Per riuscire a conseguire i propri fini utilizza un meccanismo di consenso Proof-of-Stake, anche in questo caso non proprio una novità. In pratica, l’aggiunta dei blocchi non dipende da complessi meccanismi di calcolo e macchinari potenti (ed energivori), ma dal deposito in staking dei token, con conseguente scelta casuale dei validatori.
A differenziare Aptos è però il suo approccio parallelo all’elaborazione e all’esecuzione delle transazioni. Se, infatti, Bitcoin e Altcoin in genere eseguono transazioni e contratti intelligenti in sequenza, con tutte le transazioni che devono essere verificate individualmente e in un ordine specifico, nel suo caso non è così. La sua rete riesce a sfruttare tutti gli asset fisici disponibili in modo da elaborare un gran numero di transazioni in contemporanea.
Inoltre, nel caso in cui una transazione non vada in porto, viene prima scartata e poi eseguita di nuovo. Un modus operandi grazie al quale sono evitati rallentamenti del sistema i quali sono invece ormai una consuetudine su altre blockchain.
Chi c’è alla guida di Aptos?
Se le caratteristiche tecniche di una soluzione crypto sono importanti, non di meno lo è sapere chi c’è dietro di essa. Nel caso di Aptos occorre fare un passo indietro per capirlo, tornando al periodo in cui sui media ha impazzato Diem, quella che doveva essere la criptovaluta di Facebook.

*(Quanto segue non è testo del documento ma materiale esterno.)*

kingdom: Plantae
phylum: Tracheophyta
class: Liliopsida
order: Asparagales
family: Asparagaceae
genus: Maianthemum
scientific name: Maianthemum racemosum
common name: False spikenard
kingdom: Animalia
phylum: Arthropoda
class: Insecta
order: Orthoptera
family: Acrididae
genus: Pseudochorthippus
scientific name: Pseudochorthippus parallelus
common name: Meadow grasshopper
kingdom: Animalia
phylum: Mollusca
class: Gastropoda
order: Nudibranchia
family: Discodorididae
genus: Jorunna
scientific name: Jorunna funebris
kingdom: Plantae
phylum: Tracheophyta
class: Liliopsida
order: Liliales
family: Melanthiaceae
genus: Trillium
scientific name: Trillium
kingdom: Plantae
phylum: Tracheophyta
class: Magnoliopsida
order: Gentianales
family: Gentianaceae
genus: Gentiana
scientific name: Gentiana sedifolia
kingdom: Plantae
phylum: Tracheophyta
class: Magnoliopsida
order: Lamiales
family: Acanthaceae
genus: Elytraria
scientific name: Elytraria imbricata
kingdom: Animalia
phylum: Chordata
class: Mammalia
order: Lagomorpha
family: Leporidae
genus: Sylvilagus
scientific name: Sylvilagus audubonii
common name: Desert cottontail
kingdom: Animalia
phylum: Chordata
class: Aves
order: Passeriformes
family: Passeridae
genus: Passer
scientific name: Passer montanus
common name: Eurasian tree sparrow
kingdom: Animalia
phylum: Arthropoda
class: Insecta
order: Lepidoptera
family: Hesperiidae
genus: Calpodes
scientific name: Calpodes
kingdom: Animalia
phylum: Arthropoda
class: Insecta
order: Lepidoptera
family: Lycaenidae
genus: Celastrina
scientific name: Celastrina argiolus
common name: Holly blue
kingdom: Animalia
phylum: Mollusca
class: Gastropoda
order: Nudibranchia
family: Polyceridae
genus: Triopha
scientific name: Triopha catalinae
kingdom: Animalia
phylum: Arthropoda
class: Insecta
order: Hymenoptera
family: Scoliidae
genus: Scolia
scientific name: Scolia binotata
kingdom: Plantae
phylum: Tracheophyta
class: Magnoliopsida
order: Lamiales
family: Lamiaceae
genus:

Un progetto il quale è sostanzialmente naufragato a causa della decisa ostilità della politica nei confronti delle smodate ambizioni di Mark Zuckerberg. Un lavoro che, comunque, non è andato evidentemente del tutto perso, se si considera che alla base di Atos ci sono proprio ex dipendenti di Meta. In particolare due ex ingegneri che hanno lavorato su Diem, Mo Shaikh e Avery Ching.
E proprio dalle ceneri di Diem arriva anche il linguaggio di programmazione scelto per il nuovo progetto, ovvero Move. Basato su Rust e progettato con l’ambizione di evolversi nel “JavaScript di Web3” è stato adottato proprio da Aptos, diventandone presto un punto di forza reale.
Le prospettive per il futuro
Come abbiamo già ricordato, Aptos è stato salutato da grande entusiasmo, in avvio. Le caratteristiche tecnologiche che evidenzia sono in effetti molto interessanti, anche se le prestazioni enunciate sono tutte da verificare. In particolare, più di un esperto ha esternato dubbi sul fatto che l’esecuzione parallela possa dare grandi risultati su grande scala.
Dopo un esordio a spron battuto, comunque, APP si è posizionato al 32° posto nella classifica relativa alla capitalizzazione di mercato. Una sorta di limbo derivante da un lato dal momento poco felice del settore e dall’altro dal fatto che si muove in un ambito fortemente presidiato. La concorrenza è effettivamente molto forte e referenziata, annoverando molti Ethereum Killer che non sono disposti a farsi facilmente soppiantare. Ad Aptos, però, non mancano le carte giuste da giocare, per ritagliarsi una posizione adeguata alle grandi ambizioni di partenza.